• [Your goal] Copy the text below about the social side of MUing word for word, from start to finish.

• [Document text]
--- START ---
MUs have a /social/ aspect to them. At no point in MUing am I actually karate chopping people or performing heart surgery. I am talking to people all the fucking time, though. The social aspect of MUing also tends to determine if anybody enjoys spending their time RPing with me. That's kind of important. Your RL kung fu or medical knowledge isn't particularly relevant to me enjoying the 5 hours I spend RPing with you unless I'm some kind of pedant. Whereas people being bad at lying, persuasion, etc, while they're SUPPOSED to be some suave casanova is actually a noticeable drag on writing. If somebody wants to roll brawl dice at me and punch me, okay, I got punched. It doesn't really matter how they pose punching. And punching has no real "effect" beyond the physical damage. If you pose a god awful bit of persuasion and succeed on a roll, I now have to write a handful of poses of my character falling for garbage.
--- END ---
• [Supplied entries]
--- START ---
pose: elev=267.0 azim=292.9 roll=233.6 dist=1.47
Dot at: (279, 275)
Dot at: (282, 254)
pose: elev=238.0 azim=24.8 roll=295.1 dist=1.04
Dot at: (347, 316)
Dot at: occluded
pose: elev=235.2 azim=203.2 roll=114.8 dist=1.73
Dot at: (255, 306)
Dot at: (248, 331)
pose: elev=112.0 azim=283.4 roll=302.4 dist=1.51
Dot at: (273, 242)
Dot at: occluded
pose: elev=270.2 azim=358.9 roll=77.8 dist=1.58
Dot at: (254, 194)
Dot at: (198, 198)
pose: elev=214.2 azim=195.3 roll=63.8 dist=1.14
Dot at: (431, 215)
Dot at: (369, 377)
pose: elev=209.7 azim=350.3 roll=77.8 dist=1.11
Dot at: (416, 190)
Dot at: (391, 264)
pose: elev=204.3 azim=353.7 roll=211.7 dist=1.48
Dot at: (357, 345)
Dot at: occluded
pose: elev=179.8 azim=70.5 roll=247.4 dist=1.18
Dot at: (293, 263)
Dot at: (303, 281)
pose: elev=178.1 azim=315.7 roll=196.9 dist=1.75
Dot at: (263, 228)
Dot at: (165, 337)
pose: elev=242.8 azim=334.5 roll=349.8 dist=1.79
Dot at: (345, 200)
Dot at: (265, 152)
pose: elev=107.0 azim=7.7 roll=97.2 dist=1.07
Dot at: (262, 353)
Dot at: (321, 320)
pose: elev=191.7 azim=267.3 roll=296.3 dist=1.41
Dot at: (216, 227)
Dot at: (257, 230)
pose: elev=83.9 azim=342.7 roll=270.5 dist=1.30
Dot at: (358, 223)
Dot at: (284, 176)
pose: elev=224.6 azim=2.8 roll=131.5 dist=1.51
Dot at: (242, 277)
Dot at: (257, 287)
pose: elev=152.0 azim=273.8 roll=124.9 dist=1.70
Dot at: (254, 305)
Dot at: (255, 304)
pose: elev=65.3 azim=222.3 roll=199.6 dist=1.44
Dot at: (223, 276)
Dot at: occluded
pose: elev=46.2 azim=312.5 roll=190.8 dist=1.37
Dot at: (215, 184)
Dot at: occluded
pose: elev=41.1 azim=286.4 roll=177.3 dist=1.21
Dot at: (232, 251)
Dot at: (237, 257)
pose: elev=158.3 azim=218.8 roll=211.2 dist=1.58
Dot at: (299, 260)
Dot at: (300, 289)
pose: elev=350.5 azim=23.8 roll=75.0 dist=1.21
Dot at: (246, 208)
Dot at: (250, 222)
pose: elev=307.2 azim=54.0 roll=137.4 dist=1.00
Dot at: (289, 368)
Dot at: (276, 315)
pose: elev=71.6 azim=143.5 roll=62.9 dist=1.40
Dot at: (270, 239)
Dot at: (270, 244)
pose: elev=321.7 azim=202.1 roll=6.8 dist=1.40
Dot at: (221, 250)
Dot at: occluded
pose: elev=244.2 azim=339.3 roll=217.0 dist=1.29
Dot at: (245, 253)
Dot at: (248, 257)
--- END ---
• [Answer area]
MUs have a /social/ aspect to them. At no point in MUing am I actually karate chopping people or performing heart surgery. I am talking to people all the fucking time, though. The social aspect of MUing also tends to determine if anybody enjoys spending their time RPing with me. That's kind of important. Your RL kung fu or medical knowledge isn't particularly relevant to me enjoying the 5 hours I spend RPing with you unless I'm some kind of pedant. Whereas people being bad at lying, persuasion, etc, while they're SUPPOSED to be some suave casanova is actually a noticeable drag on writing. If somebody wants to roll brawl dice at me and punch me, okay, I got punched. It doesn't really matter how they pose punching. And punching has no real "effect" beyond the physical damage. If you pose a god awful bit of persuasion and succeed on a roll, I now have to write a handful of poses of my character falling for garbage.